Dalam Pergub tersebut, yang dimaksud gratifikasi adalah pemberian uang, barang, rabat (discount), komisi, pinjam tanpa bunga, tiket perjalanan, fasilitas penginapan, perjalanan wisata, pengobatan cuma-Cuma dan fasilitas lainnya yang diterima didalam/luar negeri dan dilakukan dengan/tanpa menggunakan sarana elektronik yang berhubungan dengan penyelenggaraan tugas dan fungsi pelayanan masyarakat.
Sedangkan penerima gratifikasi adalah pegawai di lingkungan Pemprov Jatim atau pihak lain yang mempunyai hubungan keluarga/kekerabatan/sosial lainnya dengan pegawai dimaksud yang menerima gratifikasi. Sedangkan pemberi gratifikasi adalah para pihak baik perorangan maupun lembaga yang memberikan gratifikasi kepada penerima gratifikasi.
Pada kesempatan itu, Direktur Gratifikasi KPK RI, Giri Suprapdiono mengatakan bahwa gratifikasi merupakan akar dari tindakan korupsi. Oleh karena itu, gratifikasi harus dicegah agar tidak menjadi budaya di negeri ini.
“Banyak orang tidak tahu apa yang dimaksud dengan gratifikasi, karena itulah banyak pula yang terjerat kasus gratifikasi dan masuk penjara. Sebab hukum tidak tebang pilih, pokoknya jika ada yang terbukti melakukan gratifikasi, ia akan dipidana. Siapapun bisa terkena gratifikasi. Karena itulah kita wajib memahami gratifikasi” katanya.
Menurutnya, gratifikasi diperbolehkan tetapi khusus yang bersifat umum, contohnya seperti orang menghadiri seminar, kemudian mendapat souvenir berupa tas, bolpen, notes, air minum, dan sertifikat. Yang tidak diperbolehkan adalah gratifikasi yang berbentuk suap, bisa uang, barang, bahkan wanita (yang dinamakan gratifikasi “seks”).

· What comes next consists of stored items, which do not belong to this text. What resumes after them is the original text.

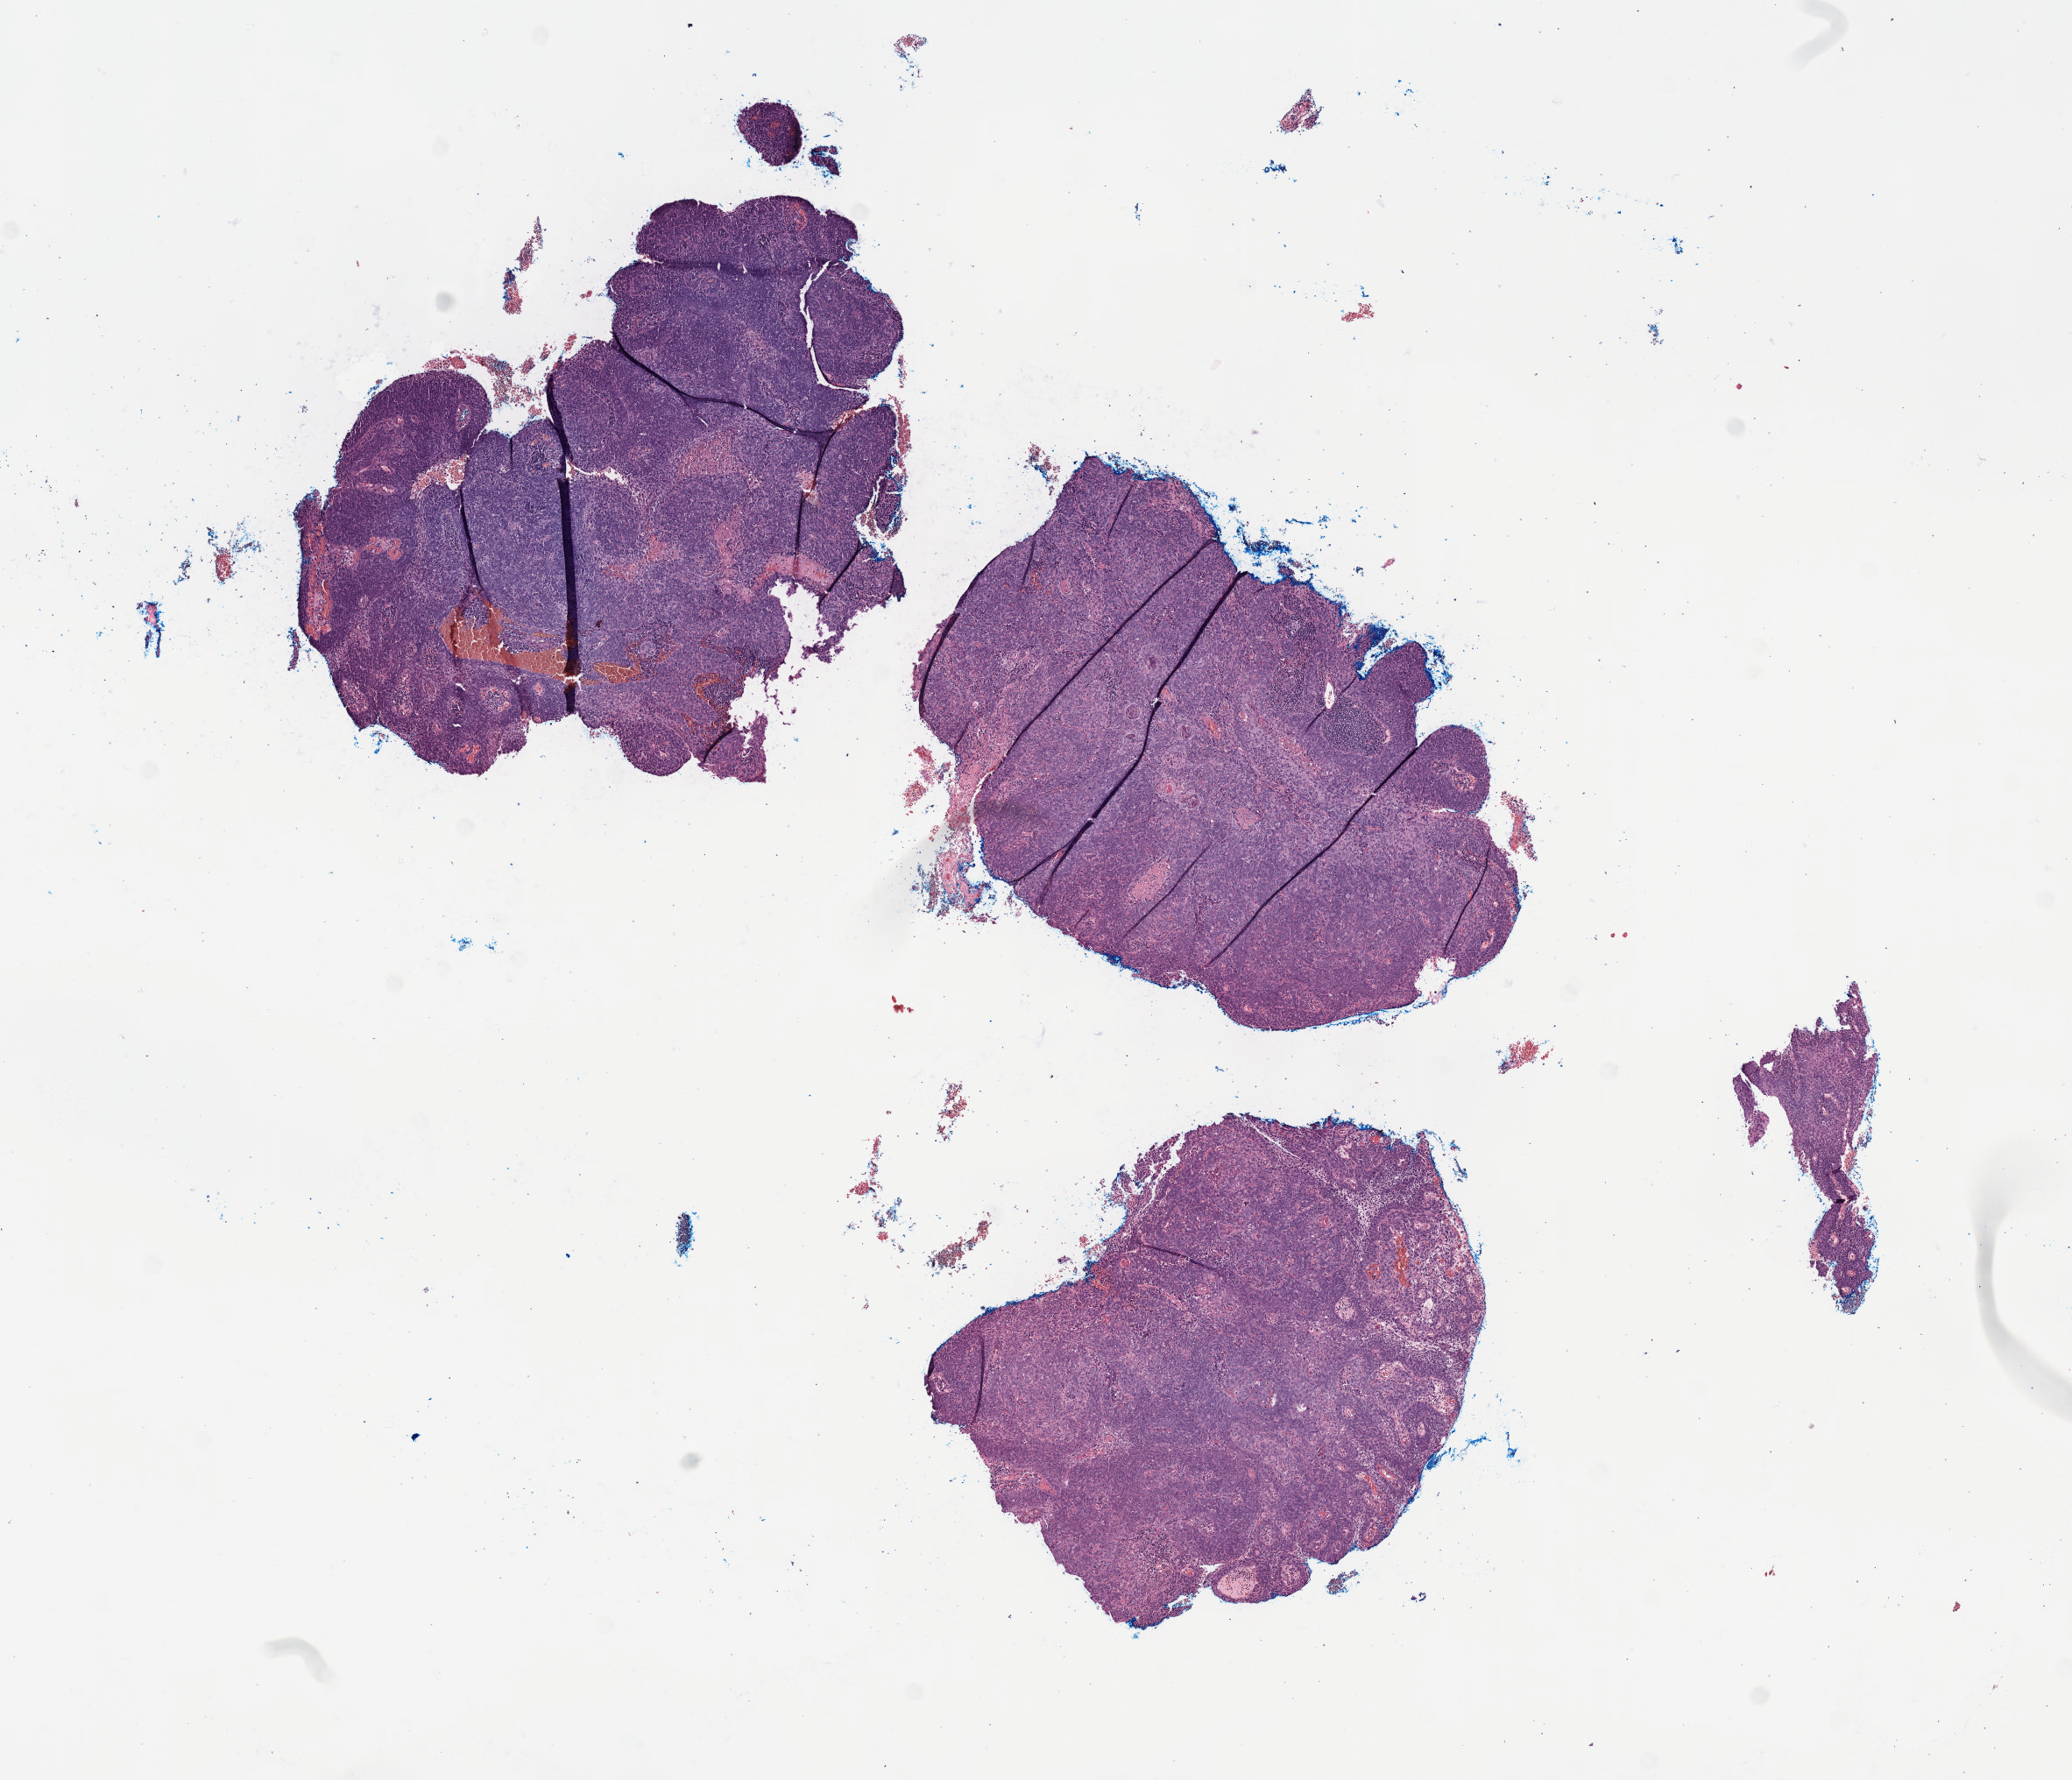
Digitized H&E tissue section (whole slide) — a low-resolution overview of the entire scanned area, about 9.6 x 8.2 mm (from a 40x scan). FFPE section. Sample: primary tumour, cervix. Patient: female, age at initial diagnosis 60 years. Histologic grade: G3 (poorly differentiated).
• FIGO stage: IIIA
• diagnosis: Squamous cell carcinoma, NOS (cervix uteri)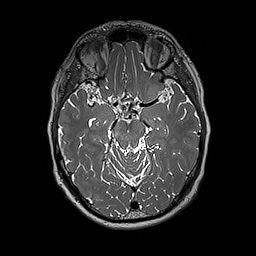
Brain MRI from a brain-tumour surgery series, one axial slice. Slice 118 of 192 in the series (ordered by position). 256 × 256 image matrix, field of view 250 × 250 mm. Case-level facts recorded for this patient, not image findings: histopathology: Glioblastoma; WHO grade: 4; IDH mutation: no; tumour location: Left Insular.
Structures marked on this image (outlined manually by an expert reader):
- tumour: bounding box (x1, y1, x2, y2) in pixels: (140, 84, 171, 102)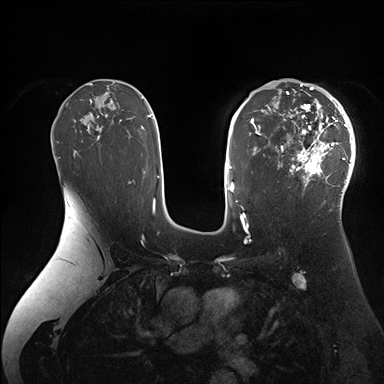
Breast MRI (dynamic contrast-enhanced), one axial slice. Position 106 of 176 along the scan axis. Dynamic contrast-enhanced series, time point 2 of 7 at this slice position (early post-contrast). 1.5 T. TE 1.5 ms, TR 4.1 ms. 1.1 mm slice thickness. 384 × 384 image matrix, field of view 340 × 340 mm. Female patient.
Annotated regions visible in this slice (semi-automatic segmentation, software-assisted and operator-edited):
- enhancing-tissue mask used for the functional tumour volume (all voxels passing the contrast-enhancement thresholds inside the analysis volume; usually the tumour): bounding box [x1, y1, x2, y2] px = [265, 84, 355, 206]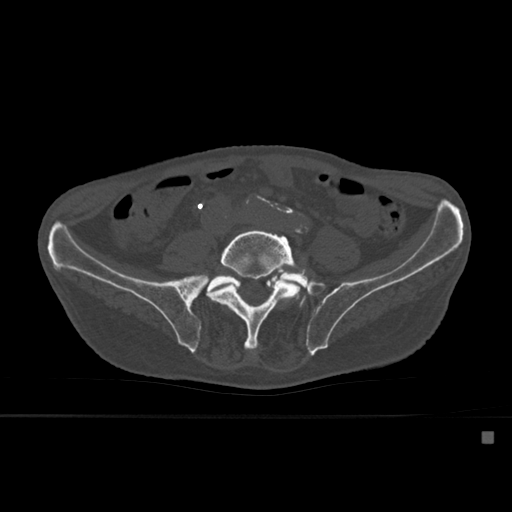
CT including the spine, one axial slice; slice 175 of 527 in the series (ordered by position); bone window (W 1800 / L 400 HU); 512 × 512 image matrix. Patient: male, 78 years. Case-level facts recorded for this patient, not image findings: primary cancer: prostate.
Structures marked on this image (semi-automatically segmented with operator editing):
- L4 vertebra: box from (x=225, y=298) to (x=289, y=308) px
- L5 vertebra: (x=207, y=229)–(x=314, y=350)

Ia sependapat dengan Sukardi terkait dengan pemanfaatan TI untuk mencegah gratifikasi. “TI memang bisa mencegah gratifikasi, namun itu perlu didukung dengan perbaikan mental kita. Gratifikasi akan terus terjadi selama mental kita masih bobrok, percuma kita membangun sistem sedemikian canggih, dengan komputer, finger print, dan lainnya, tetapi ternyata masih bisa kongkalikong dengan pihak lain” ujarnya.